What is more relevant is that presumably Krysten Sinema has been thinking about Holy Joe recently. Her move to go indy is clearly designed to preempt a primary, which she’d almost certainly lose. (I don’t really buy her policy protestations, since she doesn’t really have policies.)
Anyway, I think there are some key differences between Sinema 2024 and Jomentum 2006 that are worth writing down.
- 2024 is a presidential year. This means that Sinema will be running with either Trump or some very MAGA Republican also on the ballot for President. So her pitch will be that you should vote for her, essentially, to work across the aisle with the alt-right criminals behind Jan 6. Lieberman had the advantage of not having to run alongside George W, whose popularity was plummeting.
- Sinema’s position is very weak. The main rationale among the base for supporting a potentially divisive primary is that Sinema is very unpopular by her own doing, so she’d probably lose the general anyway. The rationale for challenging Lieberman is that any Democrat was overwhelmingly likely to win in a heads up race against a Republican, so taking him down would mean an important policy shift.
- Moderate Democrats don’t really like Sinema either.
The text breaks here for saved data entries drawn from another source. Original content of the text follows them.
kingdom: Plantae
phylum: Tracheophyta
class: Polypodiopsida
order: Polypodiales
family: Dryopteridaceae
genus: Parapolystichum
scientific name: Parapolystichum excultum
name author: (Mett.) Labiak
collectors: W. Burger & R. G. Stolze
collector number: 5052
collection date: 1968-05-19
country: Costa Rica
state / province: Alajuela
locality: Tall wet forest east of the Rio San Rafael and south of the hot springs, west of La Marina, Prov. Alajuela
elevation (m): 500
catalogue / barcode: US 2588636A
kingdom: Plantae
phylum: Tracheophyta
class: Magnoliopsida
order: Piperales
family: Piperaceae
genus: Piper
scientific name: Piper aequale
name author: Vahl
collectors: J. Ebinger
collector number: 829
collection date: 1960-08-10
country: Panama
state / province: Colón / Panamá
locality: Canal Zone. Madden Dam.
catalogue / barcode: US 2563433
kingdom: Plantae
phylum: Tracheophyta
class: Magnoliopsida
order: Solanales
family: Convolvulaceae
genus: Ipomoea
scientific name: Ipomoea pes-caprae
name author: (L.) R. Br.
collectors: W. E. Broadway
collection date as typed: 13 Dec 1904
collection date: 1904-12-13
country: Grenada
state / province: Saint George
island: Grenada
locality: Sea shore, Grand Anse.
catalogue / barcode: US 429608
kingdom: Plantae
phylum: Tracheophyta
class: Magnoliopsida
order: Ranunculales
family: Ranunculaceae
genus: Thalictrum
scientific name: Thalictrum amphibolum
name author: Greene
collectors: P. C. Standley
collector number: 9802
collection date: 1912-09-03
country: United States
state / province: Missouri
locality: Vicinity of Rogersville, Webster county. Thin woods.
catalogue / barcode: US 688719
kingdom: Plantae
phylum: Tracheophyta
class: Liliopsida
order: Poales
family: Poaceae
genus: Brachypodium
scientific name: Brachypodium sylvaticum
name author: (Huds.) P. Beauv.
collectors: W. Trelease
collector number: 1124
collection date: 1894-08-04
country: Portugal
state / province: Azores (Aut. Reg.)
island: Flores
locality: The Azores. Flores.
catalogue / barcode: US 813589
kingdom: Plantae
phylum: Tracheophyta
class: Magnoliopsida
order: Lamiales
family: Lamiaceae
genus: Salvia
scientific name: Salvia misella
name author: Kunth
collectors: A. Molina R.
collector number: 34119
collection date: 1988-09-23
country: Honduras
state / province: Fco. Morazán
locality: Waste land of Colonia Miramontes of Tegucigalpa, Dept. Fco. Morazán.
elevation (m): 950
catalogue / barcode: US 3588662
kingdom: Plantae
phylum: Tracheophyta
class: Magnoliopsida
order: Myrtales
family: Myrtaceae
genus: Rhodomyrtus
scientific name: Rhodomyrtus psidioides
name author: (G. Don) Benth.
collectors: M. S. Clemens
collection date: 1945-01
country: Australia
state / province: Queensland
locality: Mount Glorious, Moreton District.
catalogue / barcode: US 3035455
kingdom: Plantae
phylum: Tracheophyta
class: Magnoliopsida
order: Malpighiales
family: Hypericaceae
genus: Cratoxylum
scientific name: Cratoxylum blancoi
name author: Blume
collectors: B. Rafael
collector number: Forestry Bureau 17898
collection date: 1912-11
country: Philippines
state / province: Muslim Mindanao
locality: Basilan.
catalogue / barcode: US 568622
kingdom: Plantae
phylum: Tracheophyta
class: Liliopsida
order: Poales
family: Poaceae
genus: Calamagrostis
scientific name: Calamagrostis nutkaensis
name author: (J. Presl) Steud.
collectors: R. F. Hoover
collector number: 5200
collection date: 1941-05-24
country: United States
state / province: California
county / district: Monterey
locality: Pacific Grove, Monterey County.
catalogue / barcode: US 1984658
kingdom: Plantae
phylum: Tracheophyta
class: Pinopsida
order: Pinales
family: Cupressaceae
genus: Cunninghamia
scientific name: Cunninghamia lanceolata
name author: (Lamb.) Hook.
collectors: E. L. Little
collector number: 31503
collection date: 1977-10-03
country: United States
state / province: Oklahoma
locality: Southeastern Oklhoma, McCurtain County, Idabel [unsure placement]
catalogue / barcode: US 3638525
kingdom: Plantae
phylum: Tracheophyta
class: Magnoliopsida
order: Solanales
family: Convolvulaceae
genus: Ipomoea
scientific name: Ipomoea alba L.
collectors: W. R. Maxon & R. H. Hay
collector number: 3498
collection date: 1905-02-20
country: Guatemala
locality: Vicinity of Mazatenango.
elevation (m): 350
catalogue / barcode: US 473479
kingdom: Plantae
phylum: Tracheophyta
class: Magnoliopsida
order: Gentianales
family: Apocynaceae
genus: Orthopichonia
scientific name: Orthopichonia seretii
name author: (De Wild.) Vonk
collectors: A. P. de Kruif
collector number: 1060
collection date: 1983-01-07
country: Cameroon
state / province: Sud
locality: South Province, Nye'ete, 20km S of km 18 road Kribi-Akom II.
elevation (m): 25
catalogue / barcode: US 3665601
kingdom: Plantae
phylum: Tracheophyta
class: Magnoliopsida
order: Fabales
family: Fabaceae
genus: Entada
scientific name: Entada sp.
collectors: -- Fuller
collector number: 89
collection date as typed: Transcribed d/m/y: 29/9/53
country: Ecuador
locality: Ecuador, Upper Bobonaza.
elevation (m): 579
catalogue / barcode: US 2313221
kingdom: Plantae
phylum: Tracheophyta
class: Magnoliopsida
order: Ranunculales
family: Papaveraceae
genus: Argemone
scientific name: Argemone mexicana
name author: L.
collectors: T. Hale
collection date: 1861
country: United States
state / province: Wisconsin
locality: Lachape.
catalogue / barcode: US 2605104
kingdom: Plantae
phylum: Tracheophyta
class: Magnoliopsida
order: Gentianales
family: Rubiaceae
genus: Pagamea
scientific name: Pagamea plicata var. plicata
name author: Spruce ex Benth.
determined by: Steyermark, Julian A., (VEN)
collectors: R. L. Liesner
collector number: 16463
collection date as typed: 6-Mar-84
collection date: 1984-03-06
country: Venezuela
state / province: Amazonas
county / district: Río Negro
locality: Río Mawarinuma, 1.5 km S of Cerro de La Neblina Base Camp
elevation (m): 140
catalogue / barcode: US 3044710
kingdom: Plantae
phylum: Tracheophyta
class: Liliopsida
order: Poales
This is, essentially, a variation of the previous point. Current moderate thought, tends to emphasise the idea of trying to centre the median voter’s interests in various elections and sticking to popular basics like wage growth for everybody and choice. Moderates think that Joe Manchin is a conservative Democrat from a conservative state whose heterodox ideas support the state’s main business (which is resource extraction). Sinema, on the other hand, is basically an intersectional wokester whose heterodox ideas are unpopular tax cuts for the rich. Democrats have a normal liberal to put up in Ruben Gallego, who is not going to try to Putin-Latinx his way to victory. Again, this is very different to 2006 when Lamont held the more avant garde (but correct!) profile.
- Republicans also don’t like Sinema. They will definitely field a maniac like Blake Masters or Kari Lake. Probably actually one of them. That person will get at least 45% no matter what. Lieberman had the advantage of the Republicans fielding a nominal candidate who got less than 10% of the vote.
The bottom line is that SInema’s move is unlikely to play out in a way that gets her reelected, even if things like that have happened before.